◆ PROBLEMAS A RESOLVER
1. Resume en dos oraciones el fragmento sobre la pérdida del país.
2. Continúa el fragmento sobre la pérdida del país a partir de su última oración.

◆ FRAGMENTO SELECCIONADO
No sabría precisar en que momento el país se nos empezó a resbalar lentamente de las manos; en que desgraciado instante hayan comenzado a temblar y desmoronarse aquellas columnas que regían la arquitectura sólida de nuestras robustas certezas; cuando comenzaron a agrietarse lentamente, para finalmente ceder y desmoronarse, esas paredes firmes donde se apoyaba nuestro despreocupado vivir… Me lo pregunto con obstinada insistencia frente a esta apocalipsis bíblica que se nos ha venido encima, revolucionando nuestra existencia; frente a esta gigantesca montaña de escombros malolientes en que se ha convertido nuestro pasado reciente… mas no encuentro respuestas. De veras no sabría decir en que instante funesto lo perdimos, cuando se nos fue – ¿para siempre? – precipitando sin remedio en la oscura vorágine de un embrujo maléfico.

Sin embargo, aunque me cueste admitirlo, no fue una pérdida improvisa la nuestra, aunque ahora lloremos a gritos nuestra incredulidad elocuente e intentemos callar el ruido de la angustia que nos borra la sonrisa de día y nos mantiene despiertos de noche. ¿Fuimos sólo íngenuos, desprevenidos, o tremendamente fríos y egoístas cuando nos mantuvimos sordos e indiferentes a los gritos de protestas que se levantaban frecuentes?, ¿cuando ignoramos a propósito la rabia que leudaba lenta mas inexorable, espesa como una espuma, y le restamos importancia a esos rencores que bullían a nuestro alrededor, atrincherados en nuestros espacios intocables?

Tal vez estábamos demasiado atareados en vivir nuestras vidas cómodas, llenos pero insatisfechos, conscientes de las diferencias confundiéndolas, quizás, hasta con virtudes y derechos incuestionables. Menospreciamos, a menudo, bendiciones  gratuitas tomándolas como algo natural,  y desviamos nuestras miradas con aburrido desgano, ignorando injusticias evidentes, incrustadas en el tiempo – pero no por ello menos graves – ciegos frente a hechos que hoy, en cambio, condenamos firmemente, escandalizados al constatar que “los oprimidos cuando se adueñan del poder, pueden llegar a ser infinitamente más crueles que sus antiguos opresores”.  

Miro a mi alrededor y no reconozco la geografía extraña de esta mi ciudad revuelta, ni de mi sentir confuso y es como si ya nada me perteneciera, como si hubiese perdido las claves de lectura necesarias para descifrar el misterioso mapa de una realidad demasiado compleja. Hoy es un día malo. Uno de esos días en que palabras como confianza y fe no logran abrirse camino hacia mi corazón apretado… Hay días así. Días en que “la íntima bondad del hombre” (¿recuerdan el “Diario de Ana Frank”?) me suena como la fantasía romántica de una adolescente ingenua, aferrada a una fragilísima ilusión. Pero la historia nos ha enseñado y sigue enseñándonos otra cosa, con su indetenible estela de reiterados errores y deshumanas atrocidades.

◆ INFORMACIÓN PROPORCIONADA
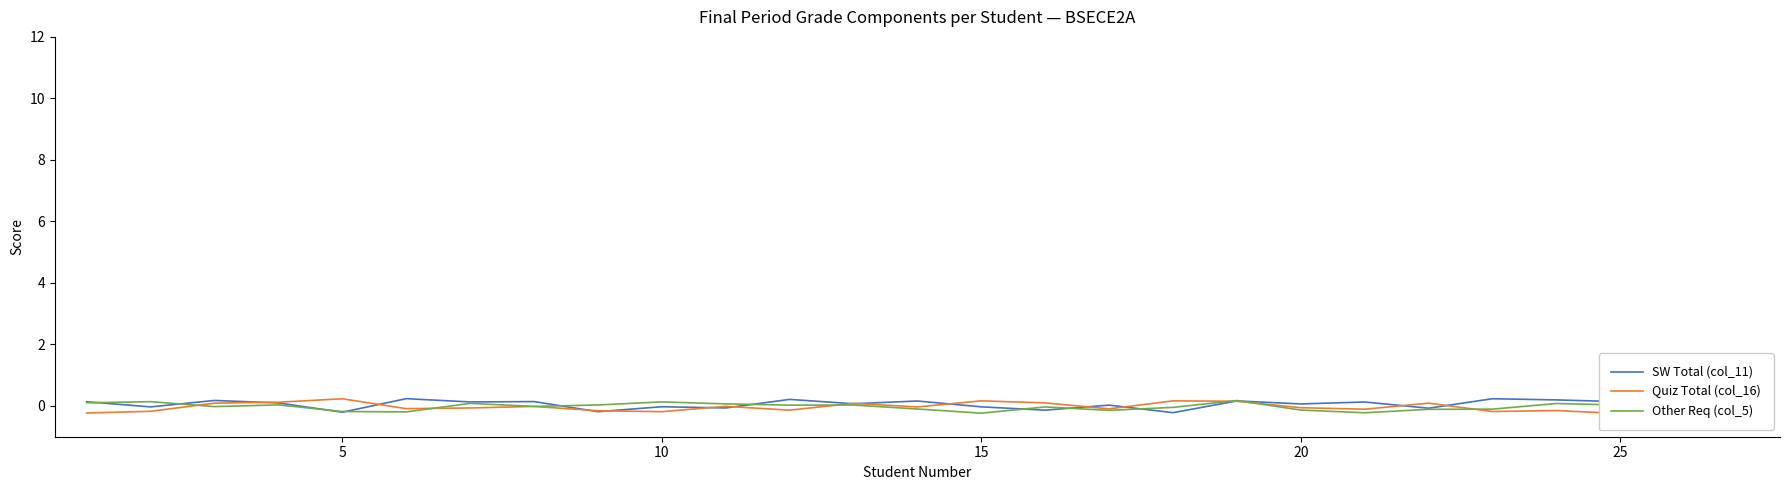

The SW Total (col_11) series shows -0.2 at 5. True or false?

True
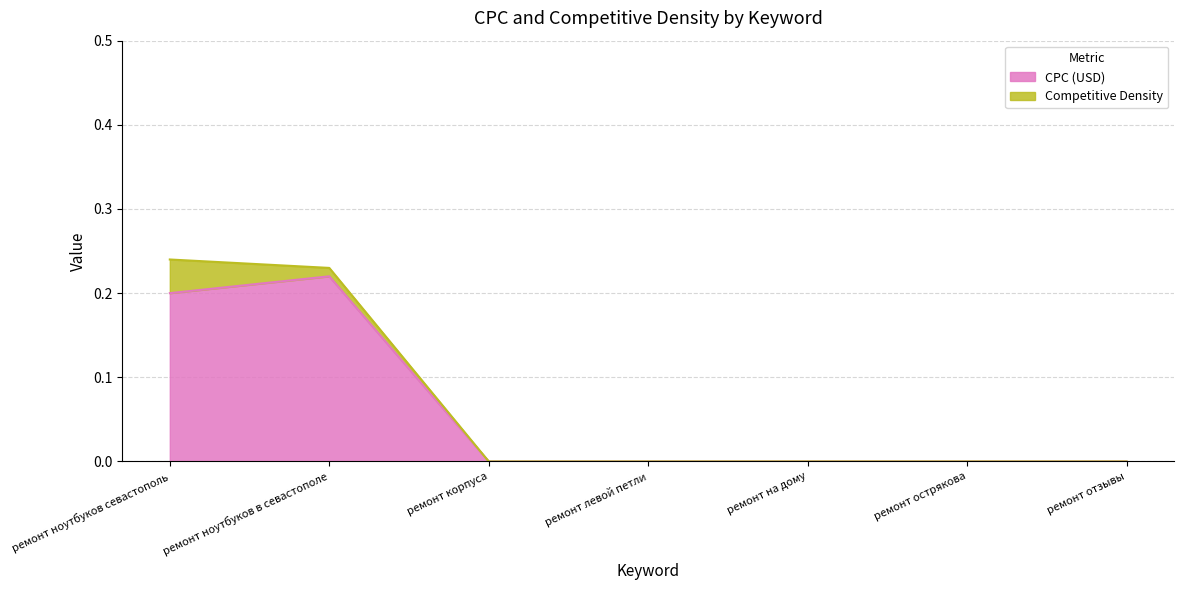

At which category does the chart reach its minimum across all series?

ремонт корпуса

◆ RESPUESTAS
1. No se sabe precisar en qué momento el país empezó a perderse, aunque la pérdida no fue repentina, pues, en medio de vidas cómodas, se ignoraron las protestas, la rabia que crecía y las injusticias evidentes. Hoy la ciudad resulta irreconocible y, en un día malo, la fe en la bondad del hombre suena a ilusión ingenua frente a los errores y atrocidades que la historia repite.

2.
En los últimos tiempos no he hecho otra cosa sino despedir – que es muy distinto a saludar – gente que parte o, mejor dicho, que huye persiguiendo las prometedoras quimeras de la felicidad por reconquistar, de un trabajo por recuperar, de la seguridad cuyo sabor se nos ha esfumado en esta cotidianidad que tiene forma y sonido de balas…

Panamá, Costa Rica, Estados Unidos y Europa brillan como tentadores espejismos, para todo el que ha visto desvanecerse la posibilidad de seguir habitando esta tierra un tiempo generosa… Es una verdadera diáspora la que se ha producido en los últimos años y entiendo el hambre de vida verdadera, de oportunidades, de nuevas perspectivas que llena el alma sobretodo de los más jóvenes, agitados e inquietos, rebosantes también de rabia y de ardientes decepciones. Sin embargo, se me parte el corazón cuando veo partir adultos desechos, con su equipaje cargado de tiernísimos afectos, de recuerdos, de insustituibles costumbres, de entrañables amistades nutridas amorosamente en los años. Leo en los ojos de quien se va todo el dolor de las raíces arrancadas – que no se sabe si y cuando se podrán volver a regar – y leo también culpa, por vivir esa decisión como una derrota… pero hay culpa también en los ojos secos de quienes, como yo, se quedan y, enmudecidos e impotentes, contemplan el espectáculo desolador de los tantos caídos, abandonados sobre el campo de batalla.

Me pregunto cuáles pensamientos cruzarán su mente, cuáles deseos, cuáles sueños cuando se acercan, pasaporte en la mano, hacia la puerta de embarque en Maiquetía, entre la confusión de las maletas y de los abrazos, en esa eterna historia atormentada de quien se va y quien se queda.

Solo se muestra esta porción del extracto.